Provided material
^^^^^^^^^^^^^^^^

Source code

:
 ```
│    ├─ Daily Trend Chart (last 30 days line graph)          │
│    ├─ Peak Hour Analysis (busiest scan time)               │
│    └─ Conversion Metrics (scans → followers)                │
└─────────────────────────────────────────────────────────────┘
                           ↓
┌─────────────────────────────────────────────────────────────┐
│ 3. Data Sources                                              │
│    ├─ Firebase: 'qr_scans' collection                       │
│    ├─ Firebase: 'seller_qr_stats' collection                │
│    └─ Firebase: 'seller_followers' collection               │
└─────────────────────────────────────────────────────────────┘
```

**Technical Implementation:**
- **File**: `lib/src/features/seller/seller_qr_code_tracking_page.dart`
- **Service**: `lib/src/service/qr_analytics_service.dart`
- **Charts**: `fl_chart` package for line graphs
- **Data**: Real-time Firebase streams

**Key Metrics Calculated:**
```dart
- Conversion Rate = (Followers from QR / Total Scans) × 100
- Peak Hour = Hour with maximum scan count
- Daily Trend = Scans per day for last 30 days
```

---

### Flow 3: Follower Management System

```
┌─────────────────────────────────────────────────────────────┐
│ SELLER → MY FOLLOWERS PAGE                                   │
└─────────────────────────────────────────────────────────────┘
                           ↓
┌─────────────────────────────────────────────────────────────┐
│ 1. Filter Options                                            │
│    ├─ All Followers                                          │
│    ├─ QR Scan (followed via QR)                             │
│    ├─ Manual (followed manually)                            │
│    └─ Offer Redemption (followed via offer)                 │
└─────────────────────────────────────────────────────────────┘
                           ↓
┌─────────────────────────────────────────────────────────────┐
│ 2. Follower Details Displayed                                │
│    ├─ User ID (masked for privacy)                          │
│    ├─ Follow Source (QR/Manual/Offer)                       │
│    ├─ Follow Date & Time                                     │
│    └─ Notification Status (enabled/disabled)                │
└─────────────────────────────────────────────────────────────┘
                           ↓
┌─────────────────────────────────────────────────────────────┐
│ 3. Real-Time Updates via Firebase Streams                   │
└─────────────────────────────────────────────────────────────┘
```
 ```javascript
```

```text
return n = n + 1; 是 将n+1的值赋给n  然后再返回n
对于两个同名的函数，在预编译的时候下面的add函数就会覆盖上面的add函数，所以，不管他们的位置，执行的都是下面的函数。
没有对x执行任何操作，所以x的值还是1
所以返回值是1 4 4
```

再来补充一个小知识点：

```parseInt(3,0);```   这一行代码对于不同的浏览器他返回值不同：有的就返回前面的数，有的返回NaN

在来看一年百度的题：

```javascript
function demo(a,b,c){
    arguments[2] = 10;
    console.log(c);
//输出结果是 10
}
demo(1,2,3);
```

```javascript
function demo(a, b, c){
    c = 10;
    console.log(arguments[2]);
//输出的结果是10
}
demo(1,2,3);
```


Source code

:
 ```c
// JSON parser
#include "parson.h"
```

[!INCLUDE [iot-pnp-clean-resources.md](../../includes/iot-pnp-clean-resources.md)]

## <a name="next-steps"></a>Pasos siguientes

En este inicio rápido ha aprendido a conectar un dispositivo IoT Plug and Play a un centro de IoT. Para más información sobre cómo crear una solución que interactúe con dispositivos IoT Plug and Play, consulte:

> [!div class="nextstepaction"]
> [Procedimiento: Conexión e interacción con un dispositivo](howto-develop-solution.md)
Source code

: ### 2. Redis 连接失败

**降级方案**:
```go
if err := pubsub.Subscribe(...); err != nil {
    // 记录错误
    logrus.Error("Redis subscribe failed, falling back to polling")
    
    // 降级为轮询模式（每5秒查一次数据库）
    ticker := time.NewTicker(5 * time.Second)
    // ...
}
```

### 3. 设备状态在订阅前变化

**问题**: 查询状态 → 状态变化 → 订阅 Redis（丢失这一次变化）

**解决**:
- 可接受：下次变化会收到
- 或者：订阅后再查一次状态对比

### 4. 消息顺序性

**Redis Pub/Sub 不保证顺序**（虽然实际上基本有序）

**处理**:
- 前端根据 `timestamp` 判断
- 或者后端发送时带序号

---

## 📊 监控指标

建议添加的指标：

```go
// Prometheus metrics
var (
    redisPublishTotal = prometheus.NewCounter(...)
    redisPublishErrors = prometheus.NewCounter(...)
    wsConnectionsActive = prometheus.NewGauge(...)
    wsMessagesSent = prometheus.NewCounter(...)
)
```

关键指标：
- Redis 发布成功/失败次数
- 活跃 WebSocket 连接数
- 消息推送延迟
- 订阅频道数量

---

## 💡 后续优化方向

^^^^^^^^^^^^^^^^

Task requirements
Set down the records once more, character for character.

Solved exercise
Source code

:
 ```
│    ├─ Daily Trend Chart (last 30 days line graph)          │
│    ├─ Peak Hour Analysis (busiest scan time)               │
│    └─ Conversion Metrics (scans → followers)                │
└─────────────────────────────────────────────────────────────┘
                           ↓
┌─────────────────────────────────────────────────────────────┐
│ 3. Data Sources                                              │
│    ├─ Firebase: 'qr_scans' collection                       │
│    ├─ Firebase: 'seller_qr_stats' collection                │
│    └─ Firebase: 'seller_followers' collection               │
└─────────────────────────────────────────────────────────────┘
```

**Technical Implementation:**
- **File**: `lib/src/features/seller/seller_qr_code_tracking_page.dart`
- **Service**: `lib/src/service/qr_analytics_service.dart`
- **Charts**: `fl_chart` package for line graphs
- **Data**: Real-time Firebase streams

**Key Metrics Calculated:**
```dart
- Conversion Rate = (Followers from QR / Total Scans) × 100
- Peak Hour = Hour with maximum scan count
- Daily Trend = Scans per day for last 30 days
```

---

### Flow 3: Follower Management System

```
┌─────────────────────────────────────────────────────────────┐
│ SELLER → MY FOLLOWERS PAGE                                   │
└─────────────────────────────────────────────────────────────┘
                           ↓
┌─────────────────────────────────────────────────────────────┐
│ 1. Filter Options                                            │
│    ├─ All Followers                                          │
│    ├─ QR Scan (followed via QR)                             │
│    ├─ Manual (followed manually)                            │
│    └─ Offer Redemption (followed via offer)                 │
└─────────────────────────────────────────────────────────────┘
                           ↓
┌─────────────────────────────────────────────────────────────┐
│ 2. Follower Details Displayed                                │
│    ├─ User ID (masked for privacy)                          │
│    ├─ Follow Source (QR/Manual/Offer)                       │
│    ├─ Follow Date & Time                                     │
│    └─ Notification Status (enabled/disabled)                │
└─────────────────────────────────────────────────────────────┘
                           ↓
┌─────────────────────────────────────────────────────────────┐
│ 3. Real-Time Updates via Firebase Streams                   │
└─────────────────────────────────────────────────────────────┘
```
 ```javascript
```

```text
return n = n + 1; 是 将n+1的值赋给n  然后再返回n
对于两个同名的函数，在预编译的时候下面的add函数就会覆盖上面的add函数，所以，不管他们的位置，执行的都是下面的函数。
没有对x执行任何操作，所以x的值还是1
所以返回值是1 4 4
```

再来补充一个小知识点：

```parseInt(3,0);```   这一行代码对于不同的浏览器他返回值不同：有的就返回前面的数，有的返回NaN

在来看一年百度的题：

```javascript
function demo(a,b,c){
    arguments[2] = 10;
    console.log(c);
//输出结果是 10
}
demo(1,2,3);
```

```javascript
function demo(a, b, c){
    c = 10;
    console.log(arguments[2]);
//输出的结果是10
}
demo(1,2,3);
```


Source code

:
 ```c
// JSON parser
#include "parson.h"
```

[!INCLUDE [iot-pnp-clean-resources.md](../../includes/iot-pnp-clean-resources.md)]

## <a name="next-steps"></a>Pasos siguientes

En este inicio rápido ha aprendido a conectar un dispositivo IoT Plug and Play a un centro de IoT. Para más información sobre cómo crear una solución que interactúe con dispositivos IoT Plug and Play, consulte:

> [!div class="nextstepaction"]
> [Procedimiento: Conexión e interacción con un dispositivo](howto-develop-solution.md)
Source code

: ### 2. Redis 连接失败

**降级方案**:
```go
if err := pubsub.Subscribe(...); err != nil {
    // 记录错误
    logrus.Error("Redis subscribe failed, falling back to polling")
    
    // 降级为轮询模式（每5秒查一次数据库）
    ticker := time.NewTicker(5 * time.Second)
    // ...
}
```

### 3. 设备状态在订阅前变化

**问题**: 查询状态 → 状态变化 → 订阅 Redis（丢失这一次变化）

**解决**:
- 可接受：下次变化会收到
- 或者：订阅后再查一次状态对比

### 4. 消息顺序性

**Redis Pub/Sub 不保证顺序**（虽然实际上基本有序）

**处理**:
- 前端根据 `timestamp` 判断
- 或者后端发送时带序号

---

## 📊 监控指标

建议添加的指标：

```go
// Prometheus metrics
var (
    redisPublishTotal = prometheus.NewCounter(...)
    redisPublishErrors = prometheus.NewCounter(...)
    wsConnectionsActive = prometheus.NewGauge(...)
    wsMessagesSent = prometheus.NewCounter(...)
)
```

关键指标：
- Redis 发布成功/失败次数
- 活跃 WebSocket 连接数
- 消息推送延迟
- 订阅频道数量

---

## 💡 后续优化方向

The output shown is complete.